Vernon Chapman directed over 249 professional stage productions, and performed at theatres across Canada: three times at Bastion Theatre, twice at the Belfry Theatre, five times at the Citadel Theatre, once at Theatre Calgary, once at Persephone Theatre, three times at the Manitoba Theatre Centre, once at Magnus Theatre, and many times at the Sudbury Theatre Centre, and the Huron Country Playhouse. He created the role of Professor Moriarty in Who Killed Cardinal Tosca for TNB, and toured in it through the Maritimes, Newfoundland, and Ontario. He has sung and danced in The Heart's a Wonder, The Fantasticks, Sunshine Town, The Wizard of Oz, Annie, My Fair Lady, and as the Earl of Dorincourt in Fauntleroy at the Charlottetown Festival.
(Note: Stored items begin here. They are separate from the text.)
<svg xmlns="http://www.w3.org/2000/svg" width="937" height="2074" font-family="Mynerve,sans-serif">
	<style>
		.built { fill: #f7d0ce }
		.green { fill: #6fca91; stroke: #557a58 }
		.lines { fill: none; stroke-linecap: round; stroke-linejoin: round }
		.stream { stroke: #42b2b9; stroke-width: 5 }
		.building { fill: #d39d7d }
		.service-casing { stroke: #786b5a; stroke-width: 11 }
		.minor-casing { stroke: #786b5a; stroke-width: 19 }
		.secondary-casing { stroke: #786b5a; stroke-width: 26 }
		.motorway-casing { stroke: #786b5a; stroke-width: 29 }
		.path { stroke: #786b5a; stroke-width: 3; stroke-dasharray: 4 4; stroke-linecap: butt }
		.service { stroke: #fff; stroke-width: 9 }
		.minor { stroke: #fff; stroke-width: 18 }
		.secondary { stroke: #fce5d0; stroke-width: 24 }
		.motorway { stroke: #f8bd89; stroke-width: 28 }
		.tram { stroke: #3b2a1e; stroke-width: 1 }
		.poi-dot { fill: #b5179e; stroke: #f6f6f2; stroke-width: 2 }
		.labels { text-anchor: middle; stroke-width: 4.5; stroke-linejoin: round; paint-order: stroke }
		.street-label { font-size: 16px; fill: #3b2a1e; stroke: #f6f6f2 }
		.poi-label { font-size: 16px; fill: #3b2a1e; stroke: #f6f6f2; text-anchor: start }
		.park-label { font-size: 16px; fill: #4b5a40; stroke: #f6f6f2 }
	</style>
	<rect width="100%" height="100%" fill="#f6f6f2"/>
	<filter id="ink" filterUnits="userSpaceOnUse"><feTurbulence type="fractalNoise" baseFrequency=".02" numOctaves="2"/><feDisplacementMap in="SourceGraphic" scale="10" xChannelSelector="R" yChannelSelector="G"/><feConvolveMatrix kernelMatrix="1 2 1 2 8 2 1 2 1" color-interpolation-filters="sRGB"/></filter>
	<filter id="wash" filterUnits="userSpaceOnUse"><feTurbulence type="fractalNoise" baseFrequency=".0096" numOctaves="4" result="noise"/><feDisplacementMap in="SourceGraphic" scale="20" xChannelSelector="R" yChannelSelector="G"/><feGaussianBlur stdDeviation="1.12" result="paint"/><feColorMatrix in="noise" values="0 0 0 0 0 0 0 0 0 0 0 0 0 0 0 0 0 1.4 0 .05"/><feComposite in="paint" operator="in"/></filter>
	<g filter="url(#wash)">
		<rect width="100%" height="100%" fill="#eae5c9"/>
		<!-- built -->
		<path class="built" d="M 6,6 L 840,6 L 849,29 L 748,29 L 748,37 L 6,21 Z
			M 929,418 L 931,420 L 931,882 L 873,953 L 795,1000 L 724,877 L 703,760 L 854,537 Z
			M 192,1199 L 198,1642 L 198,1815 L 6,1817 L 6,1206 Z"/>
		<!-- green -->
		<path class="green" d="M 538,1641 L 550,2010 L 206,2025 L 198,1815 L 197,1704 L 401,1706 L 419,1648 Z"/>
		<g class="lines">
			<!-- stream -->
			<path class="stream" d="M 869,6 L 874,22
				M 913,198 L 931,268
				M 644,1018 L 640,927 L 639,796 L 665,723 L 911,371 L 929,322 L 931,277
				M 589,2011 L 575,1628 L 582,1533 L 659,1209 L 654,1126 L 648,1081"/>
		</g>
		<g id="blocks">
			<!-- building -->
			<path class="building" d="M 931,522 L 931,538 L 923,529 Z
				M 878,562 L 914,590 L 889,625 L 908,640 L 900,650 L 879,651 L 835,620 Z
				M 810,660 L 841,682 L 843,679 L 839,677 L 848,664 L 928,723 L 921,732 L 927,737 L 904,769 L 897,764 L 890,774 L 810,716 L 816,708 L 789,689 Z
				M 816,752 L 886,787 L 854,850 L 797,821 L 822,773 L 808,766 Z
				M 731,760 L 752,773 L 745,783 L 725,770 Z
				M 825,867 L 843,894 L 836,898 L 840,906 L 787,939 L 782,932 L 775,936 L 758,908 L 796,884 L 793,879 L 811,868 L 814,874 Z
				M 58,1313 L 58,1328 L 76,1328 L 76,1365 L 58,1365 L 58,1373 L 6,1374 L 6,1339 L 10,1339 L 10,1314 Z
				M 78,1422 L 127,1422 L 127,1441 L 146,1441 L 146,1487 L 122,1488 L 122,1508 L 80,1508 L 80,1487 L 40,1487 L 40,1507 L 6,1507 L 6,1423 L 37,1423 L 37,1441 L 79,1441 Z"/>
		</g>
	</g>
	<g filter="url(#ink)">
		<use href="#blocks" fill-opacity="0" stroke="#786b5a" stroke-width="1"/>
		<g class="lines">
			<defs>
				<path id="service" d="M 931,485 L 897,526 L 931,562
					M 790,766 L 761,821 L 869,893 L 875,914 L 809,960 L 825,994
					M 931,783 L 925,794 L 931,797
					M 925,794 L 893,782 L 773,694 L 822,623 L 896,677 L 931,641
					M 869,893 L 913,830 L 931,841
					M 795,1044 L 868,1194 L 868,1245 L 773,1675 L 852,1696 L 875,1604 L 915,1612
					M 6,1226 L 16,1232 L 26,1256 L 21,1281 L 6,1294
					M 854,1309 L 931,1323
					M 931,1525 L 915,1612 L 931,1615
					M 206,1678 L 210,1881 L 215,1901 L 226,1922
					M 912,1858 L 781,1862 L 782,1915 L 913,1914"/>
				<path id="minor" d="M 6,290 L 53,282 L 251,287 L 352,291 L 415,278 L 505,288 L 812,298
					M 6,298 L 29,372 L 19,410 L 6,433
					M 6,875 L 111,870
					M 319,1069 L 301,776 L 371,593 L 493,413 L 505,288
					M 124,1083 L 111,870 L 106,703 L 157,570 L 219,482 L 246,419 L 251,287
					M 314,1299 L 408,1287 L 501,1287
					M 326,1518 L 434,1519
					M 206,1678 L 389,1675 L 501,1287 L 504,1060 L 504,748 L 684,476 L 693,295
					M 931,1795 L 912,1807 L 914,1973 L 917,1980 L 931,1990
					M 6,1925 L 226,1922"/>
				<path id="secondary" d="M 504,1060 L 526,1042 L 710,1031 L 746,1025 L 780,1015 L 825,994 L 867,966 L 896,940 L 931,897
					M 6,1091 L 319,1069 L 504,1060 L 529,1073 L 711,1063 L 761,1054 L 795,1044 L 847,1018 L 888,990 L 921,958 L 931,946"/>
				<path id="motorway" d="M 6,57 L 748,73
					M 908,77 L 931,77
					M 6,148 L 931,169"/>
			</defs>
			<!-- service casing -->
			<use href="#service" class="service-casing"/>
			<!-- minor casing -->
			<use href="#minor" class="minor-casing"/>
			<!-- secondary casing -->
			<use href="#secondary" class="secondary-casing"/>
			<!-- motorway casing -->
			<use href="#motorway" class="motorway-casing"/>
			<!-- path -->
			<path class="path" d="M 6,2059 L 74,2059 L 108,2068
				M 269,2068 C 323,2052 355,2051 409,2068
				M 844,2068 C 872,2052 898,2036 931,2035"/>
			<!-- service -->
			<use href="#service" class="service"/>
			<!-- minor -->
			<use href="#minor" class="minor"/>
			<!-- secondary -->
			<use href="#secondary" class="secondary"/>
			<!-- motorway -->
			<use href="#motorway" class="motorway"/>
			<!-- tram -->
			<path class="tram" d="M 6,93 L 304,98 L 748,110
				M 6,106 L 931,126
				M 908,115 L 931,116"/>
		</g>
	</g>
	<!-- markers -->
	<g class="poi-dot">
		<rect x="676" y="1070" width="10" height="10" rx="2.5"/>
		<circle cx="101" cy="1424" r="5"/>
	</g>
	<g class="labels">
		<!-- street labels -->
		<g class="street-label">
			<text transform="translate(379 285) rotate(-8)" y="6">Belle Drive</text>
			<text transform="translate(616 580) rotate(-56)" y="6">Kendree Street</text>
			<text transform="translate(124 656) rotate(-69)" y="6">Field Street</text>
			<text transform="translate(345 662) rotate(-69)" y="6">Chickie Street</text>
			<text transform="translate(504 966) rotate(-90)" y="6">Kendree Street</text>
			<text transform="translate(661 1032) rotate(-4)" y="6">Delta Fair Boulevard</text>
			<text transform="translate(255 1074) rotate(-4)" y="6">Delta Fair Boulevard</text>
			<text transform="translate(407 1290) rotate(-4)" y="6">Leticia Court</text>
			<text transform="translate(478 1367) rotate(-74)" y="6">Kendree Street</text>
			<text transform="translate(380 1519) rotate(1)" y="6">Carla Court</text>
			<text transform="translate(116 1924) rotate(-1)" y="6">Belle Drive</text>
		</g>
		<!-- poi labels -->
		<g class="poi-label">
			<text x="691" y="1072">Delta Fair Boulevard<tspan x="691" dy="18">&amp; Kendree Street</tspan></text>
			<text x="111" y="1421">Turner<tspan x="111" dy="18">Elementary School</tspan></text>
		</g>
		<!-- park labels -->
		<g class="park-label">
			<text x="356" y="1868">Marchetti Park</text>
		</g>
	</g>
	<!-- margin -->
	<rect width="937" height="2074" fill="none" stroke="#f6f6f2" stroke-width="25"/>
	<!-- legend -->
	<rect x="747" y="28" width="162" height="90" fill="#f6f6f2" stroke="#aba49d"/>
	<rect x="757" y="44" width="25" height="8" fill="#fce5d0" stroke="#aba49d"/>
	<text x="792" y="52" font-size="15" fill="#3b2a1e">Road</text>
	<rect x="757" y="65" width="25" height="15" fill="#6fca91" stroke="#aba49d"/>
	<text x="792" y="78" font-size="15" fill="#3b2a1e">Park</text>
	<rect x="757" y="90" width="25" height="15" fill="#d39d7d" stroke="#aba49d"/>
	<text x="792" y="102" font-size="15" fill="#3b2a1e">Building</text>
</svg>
He acted on CBC radio, and on CBC television the second week of its advent in 1952. On television he was a regular on the Wayne and Shuster Show from 1957 to 1966. He played Richard Cartwright in The National Dream, George Pearkes, the Minister of Defence in Straight Arrow, and Admiral Bascawan for the Ontario Educational Communications Authority (now TV Ontario). He also acted in films for independent producers including The Luck of Ginger Coffey, Billy Madison, and A Day In A Life. From 1996 to 1999 he was a regular on the children's series, My Hometown.
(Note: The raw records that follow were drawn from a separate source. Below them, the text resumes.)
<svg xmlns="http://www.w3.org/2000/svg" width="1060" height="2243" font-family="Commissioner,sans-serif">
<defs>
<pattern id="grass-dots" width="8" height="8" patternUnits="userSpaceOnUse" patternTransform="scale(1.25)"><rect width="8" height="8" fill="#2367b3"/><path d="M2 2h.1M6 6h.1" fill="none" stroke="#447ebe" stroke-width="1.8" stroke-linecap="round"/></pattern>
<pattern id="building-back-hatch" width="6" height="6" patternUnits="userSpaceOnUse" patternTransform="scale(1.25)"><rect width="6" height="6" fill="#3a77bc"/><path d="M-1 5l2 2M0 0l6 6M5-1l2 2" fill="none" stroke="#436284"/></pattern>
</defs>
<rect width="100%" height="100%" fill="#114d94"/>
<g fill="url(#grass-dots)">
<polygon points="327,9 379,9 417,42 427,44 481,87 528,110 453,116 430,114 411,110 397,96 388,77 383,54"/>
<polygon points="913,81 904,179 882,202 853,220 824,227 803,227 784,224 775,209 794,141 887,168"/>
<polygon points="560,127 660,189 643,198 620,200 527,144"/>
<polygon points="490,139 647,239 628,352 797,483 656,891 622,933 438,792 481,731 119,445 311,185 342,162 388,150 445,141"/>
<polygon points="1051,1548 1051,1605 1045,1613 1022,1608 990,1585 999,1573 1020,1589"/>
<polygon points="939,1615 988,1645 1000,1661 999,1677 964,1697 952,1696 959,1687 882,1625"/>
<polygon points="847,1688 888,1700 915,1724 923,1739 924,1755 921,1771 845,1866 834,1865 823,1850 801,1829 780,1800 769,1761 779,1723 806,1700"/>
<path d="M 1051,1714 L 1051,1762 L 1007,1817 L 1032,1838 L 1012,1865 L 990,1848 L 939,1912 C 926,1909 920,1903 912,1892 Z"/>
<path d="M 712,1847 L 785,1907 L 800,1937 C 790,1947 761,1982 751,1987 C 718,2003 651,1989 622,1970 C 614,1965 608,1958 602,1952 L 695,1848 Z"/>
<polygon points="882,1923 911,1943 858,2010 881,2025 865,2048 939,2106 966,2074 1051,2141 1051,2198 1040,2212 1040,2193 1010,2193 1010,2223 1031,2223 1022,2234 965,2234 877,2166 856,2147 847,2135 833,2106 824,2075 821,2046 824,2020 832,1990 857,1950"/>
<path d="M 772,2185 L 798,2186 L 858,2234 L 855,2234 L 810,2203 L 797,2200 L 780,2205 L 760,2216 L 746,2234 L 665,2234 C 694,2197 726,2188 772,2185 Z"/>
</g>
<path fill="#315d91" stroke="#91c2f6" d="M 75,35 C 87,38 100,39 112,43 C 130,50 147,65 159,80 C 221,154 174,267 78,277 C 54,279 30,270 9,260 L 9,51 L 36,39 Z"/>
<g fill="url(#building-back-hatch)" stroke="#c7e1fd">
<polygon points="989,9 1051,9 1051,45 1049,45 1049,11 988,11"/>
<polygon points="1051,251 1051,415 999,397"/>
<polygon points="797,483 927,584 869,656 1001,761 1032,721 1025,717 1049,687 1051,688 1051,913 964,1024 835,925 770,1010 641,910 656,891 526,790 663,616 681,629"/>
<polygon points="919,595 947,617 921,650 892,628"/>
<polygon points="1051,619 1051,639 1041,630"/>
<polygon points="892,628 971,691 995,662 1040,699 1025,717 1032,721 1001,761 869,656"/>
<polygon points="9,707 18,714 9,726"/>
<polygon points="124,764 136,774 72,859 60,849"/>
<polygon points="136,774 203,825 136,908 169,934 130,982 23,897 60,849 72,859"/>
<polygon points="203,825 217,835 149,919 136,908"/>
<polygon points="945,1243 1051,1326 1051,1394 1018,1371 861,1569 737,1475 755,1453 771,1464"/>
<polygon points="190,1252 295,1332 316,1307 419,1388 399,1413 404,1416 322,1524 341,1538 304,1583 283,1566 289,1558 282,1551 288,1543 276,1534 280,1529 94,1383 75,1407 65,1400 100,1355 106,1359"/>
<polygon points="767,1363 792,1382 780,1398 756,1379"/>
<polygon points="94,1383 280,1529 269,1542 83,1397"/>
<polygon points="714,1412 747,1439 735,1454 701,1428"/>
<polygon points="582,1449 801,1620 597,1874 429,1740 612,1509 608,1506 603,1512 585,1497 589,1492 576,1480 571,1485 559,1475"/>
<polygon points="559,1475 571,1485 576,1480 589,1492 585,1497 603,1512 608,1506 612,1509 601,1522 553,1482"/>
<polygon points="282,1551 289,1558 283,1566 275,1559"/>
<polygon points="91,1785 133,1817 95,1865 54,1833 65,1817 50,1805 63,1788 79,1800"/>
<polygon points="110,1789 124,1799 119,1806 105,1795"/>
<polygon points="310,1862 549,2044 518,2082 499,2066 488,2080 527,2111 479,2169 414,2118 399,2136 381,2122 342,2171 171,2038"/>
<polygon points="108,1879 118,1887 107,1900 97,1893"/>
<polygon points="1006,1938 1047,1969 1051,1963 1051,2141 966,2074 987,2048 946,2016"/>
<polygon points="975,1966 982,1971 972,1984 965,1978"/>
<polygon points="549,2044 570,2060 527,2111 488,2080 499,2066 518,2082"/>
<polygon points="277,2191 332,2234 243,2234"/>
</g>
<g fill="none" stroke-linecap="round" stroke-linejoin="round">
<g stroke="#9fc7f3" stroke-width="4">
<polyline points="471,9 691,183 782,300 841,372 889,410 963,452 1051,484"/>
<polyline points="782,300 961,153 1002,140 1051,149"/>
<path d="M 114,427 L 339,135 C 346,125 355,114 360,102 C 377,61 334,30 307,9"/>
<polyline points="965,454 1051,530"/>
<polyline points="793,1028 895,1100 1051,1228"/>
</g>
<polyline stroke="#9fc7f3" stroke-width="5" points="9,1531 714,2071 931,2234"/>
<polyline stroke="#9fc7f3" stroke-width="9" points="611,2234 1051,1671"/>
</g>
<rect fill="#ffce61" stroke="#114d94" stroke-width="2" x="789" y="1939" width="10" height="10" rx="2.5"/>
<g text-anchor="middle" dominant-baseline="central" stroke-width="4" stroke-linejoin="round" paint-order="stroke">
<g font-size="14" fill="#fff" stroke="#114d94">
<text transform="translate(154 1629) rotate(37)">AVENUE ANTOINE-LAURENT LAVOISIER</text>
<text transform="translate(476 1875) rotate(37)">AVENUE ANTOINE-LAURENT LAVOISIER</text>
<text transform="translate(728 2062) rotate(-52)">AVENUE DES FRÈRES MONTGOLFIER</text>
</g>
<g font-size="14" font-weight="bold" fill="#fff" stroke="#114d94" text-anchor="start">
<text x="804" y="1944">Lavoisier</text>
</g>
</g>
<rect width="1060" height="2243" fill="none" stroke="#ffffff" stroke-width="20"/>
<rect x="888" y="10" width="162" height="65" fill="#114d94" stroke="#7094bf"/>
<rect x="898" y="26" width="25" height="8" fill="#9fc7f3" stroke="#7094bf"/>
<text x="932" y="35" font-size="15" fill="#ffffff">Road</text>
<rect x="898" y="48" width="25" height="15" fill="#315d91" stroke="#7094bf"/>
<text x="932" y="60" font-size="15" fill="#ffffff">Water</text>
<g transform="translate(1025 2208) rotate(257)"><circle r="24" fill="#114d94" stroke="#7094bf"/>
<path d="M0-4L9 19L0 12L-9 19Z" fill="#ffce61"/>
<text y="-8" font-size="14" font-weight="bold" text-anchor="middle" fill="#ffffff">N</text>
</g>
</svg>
He served on the Board of the Toronto branch of ACTRA for fourteen years, and on the National Board for thirteen. He also served on the Canadian Advisory Committee of Equity and was its Chairperson for five terms, writing its first constitution when it separated from American Equity. He received Equity's Larry McCance Award and ACTRA's Bernard Cowan Award. In 1998, Canadian Equity commissioned him to write its history, a project which took five years. He is listed as an actor or director in all the Canada On Stage volumes (from 1976 to 1988), and his work on the history of Canadian professional theatre production since WWII, entitled Who's in the Goose Tonight was published by ECW Press in 2001.